🤖 AI Summary
This work addresses the excessive memory consumption of KV cache in long-context reasoning with large language models by proposing a method that directly optimizes lightweight, unconstrained KV pairs in the continuous embedding space while preserving per-layer attention behavior. The core innovations include a reconstruction strategy that entirely decouples from original KV entries, an adaptive layer- and head-wise budget allocation mechanism guided by pre-compression evaluation, and an alternating optimization framework that employs L-BFGS to refine key vectors and least squares to solve for value vectors. Experiments on Qwen2.5-1.5B-Instruct demonstrate a 3.5–4.1× reduction in KL divergence compared to the Select+Fit baseline, with adaptive budget allocation yielding an additional 1.3× performance improvement.
📝 Abstract
KV cache compression is critical for efficient long-context LLM inference. Approaches that reduce the per-pair footprint -- quantization and low-rank decomposition -- are orthogonal to those that reduce the sequence length of the cache. Along the sequence-length dimension, existing methods range from pure eviction -- selecting which KV pairs to keep -- to merging, which combines similar pairs into fewer ones. Both remain anchored to the original cache entries.

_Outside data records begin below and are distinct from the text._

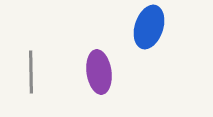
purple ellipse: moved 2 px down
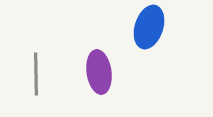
gray line: moved 5 px right, 2 px down
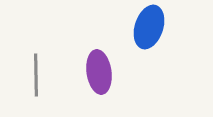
gray line: moved 1 px down
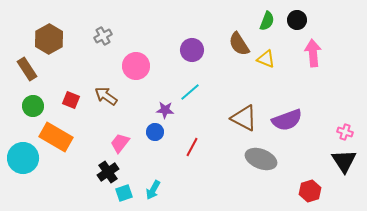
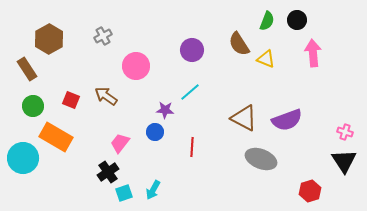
red line: rotated 24 degrees counterclockwise
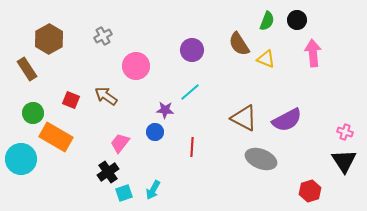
green circle: moved 7 px down
purple semicircle: rotated 8 degrees counterclockwise
cyan circle: moved 2 px left, 1 px down
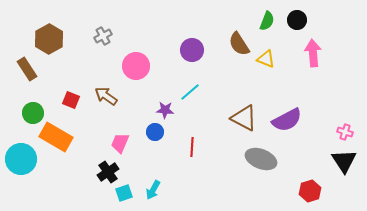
pink trapezoid: rotated 15 degrees counterclockwise
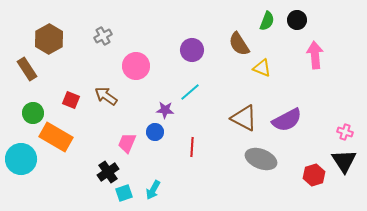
pink arrow: moved 2 px right, 2 px down
yellow triangle: moved 4 px left, 9 px down
pink trapezoid: moved 7 px right
red hexagon: moved 4 px right, 16 px up
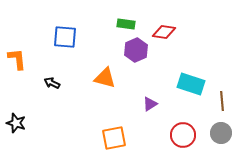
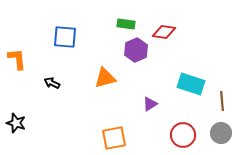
orange triangle: rotated 30 degrees counterclockwise
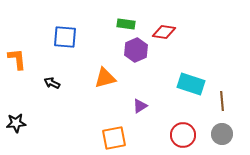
purple triangle: moved 10 px left, 2 px down
black star: rotated 24 degrees counterclockwise
gray circle: moved 1 px right, 1 px down
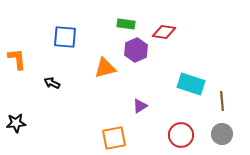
orange triangle: moved 10 px up
red circle: moved 2 px left
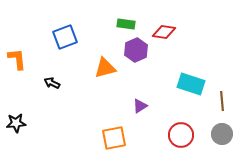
blue square: rotated 25 degrees counterclockwise
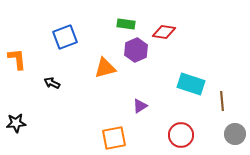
gray circle: moved 13 px right
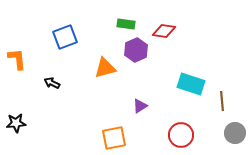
red diamond: moved 1 px up
gray circle: moved 1 px up
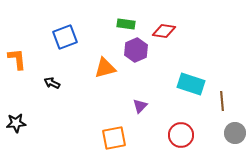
purple triangle: rotated 14 degrees counterclockwise
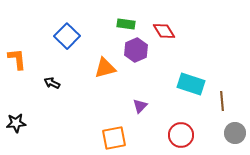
red diamond: rotated 50 degrees clockwise
blue square: moved 2 px right, 1 px up; rotated 25 degrees counterclockwise
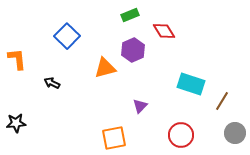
green rectangle: moved 4 px right, 9 px up; rotated 30 degrees counterclockwise
purple hexagon: moved 3 px left
brown line: rotated 36 degrees clockwise
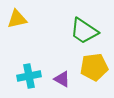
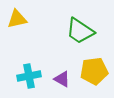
green trapezoid: moved 4 px left
yellow pentagon: moved 4 px down
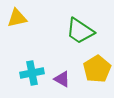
yellow triangle: moved 1 px up
yellow pentagon: moved 3 px right, 2 px up; rotated 24 degrees counterclockwise
cyan cross: moved 3 px right, 3 px up
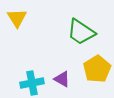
yellow triangle: rotated 50 degrees counterclockwise
green trapezoid: moved 1 px right, 1 px down
cyan cross: moved 10 px down
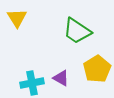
green trapezoid: moved 4 px left, 1 px up
purple triangle: moved 1 px left, 1 px up
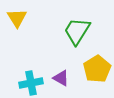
green trapezoid: rotated 88 degrees clockwise
cyan cross: moved 1 px left
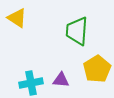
yellow triangle: rotated 25 degrees counterclockwise
green trapezoid: rotated 28 degrees counterclockwise
purple triangle: moved 2 px down; rotated 24 degrees counterclockwise
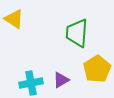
yellow triangle: moved 3 px left, 1 px down
green trapezoid: moved 2 px down
purple triangle: rotated 36 degrees counterclockwise
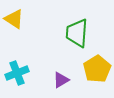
cyan cross: moved 14 px left, 10 px up; rotated 10 degrees counterclockwise
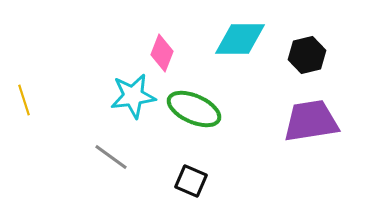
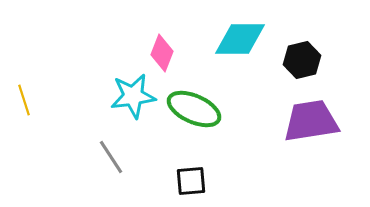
black hexagon: moved 5 px left, 5 px down
gray line: rotated 21 degrees clockwise
black square: rotated 28 degrees counterclockwise
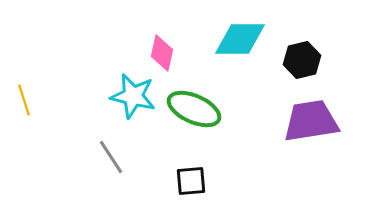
pink diamond: rotated 9 degrees counterclockwise
cyan star: rotated 21 degrees clockwise
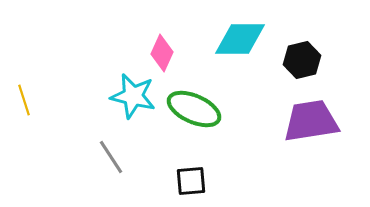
pink diamond: rotated 12 degrees clockwise
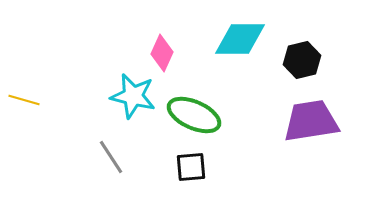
yellow line: rotated 56 degrees counterclockwise
green ellipse: moved 6 px down
black square: moved 14 px up
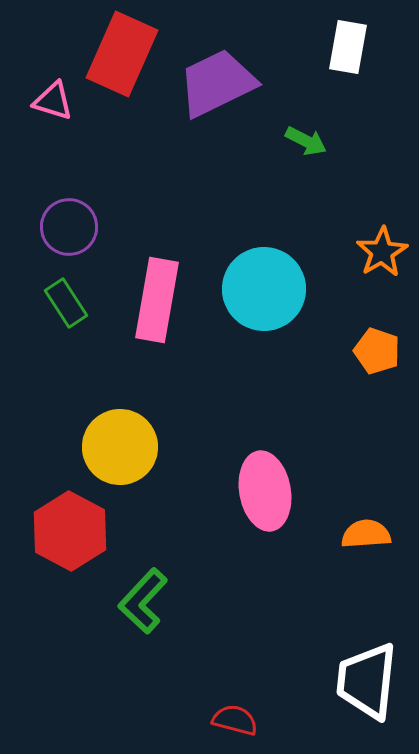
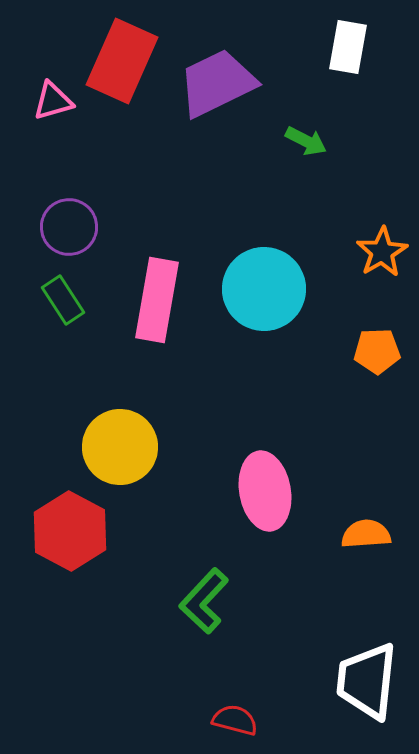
red rectangle: moved 7 px down
pink triangle: rotated 33 degrees counterclockwise
green rectangle: moved 3 px left, 3 px up
orange pentagon: rotated 21 degrees counterclockwise
green L-shape: moved 61 px right
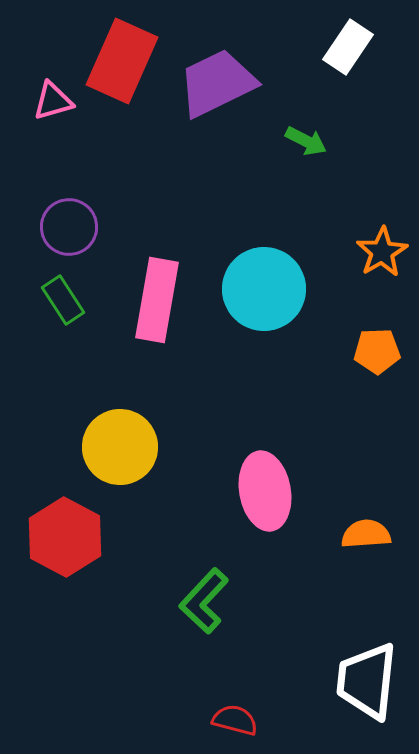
white rectangle: rotated 24 degrees clockwise
red hexagon: moved 5 px left, 6 px down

We propose KVSculpt, which moves to the other end of this spectrum: instead of selecting or combining original pairs, we optimize a smaller set of unconstrained KV pairs in continuous embedding space to preserve each layer's attention behavior. Keys are optimized via L-BFGS and values are solved in closed form via least squares, alternating every few steps. On top of this, we introduce adaptive budget allocation, which uses a cheap pilot compression run to redistribute the compression budget across layers and KV heads based on per-component difficulty. On Qwen2.5-1.5B-Instruct with 2048-token contexts, KVSculpt reduces KL divergence by 3.5-4.1x compared to Select+Fit -- attention-score eviction with least-squares value fitting -- across compression ratios r in {0.3, 0.5, 0.7}. Adaptive allocation provides an additional 1.3x KL reduction at no extra inference cost. Analysis reveals that compression difficulty is highly non-uniform: per-layer pilot MSE varies by up to 100x across layers, and the two KV heads within a single layer can differ by up to 467x -- demonstrating that fine-grained budget allocation is essential.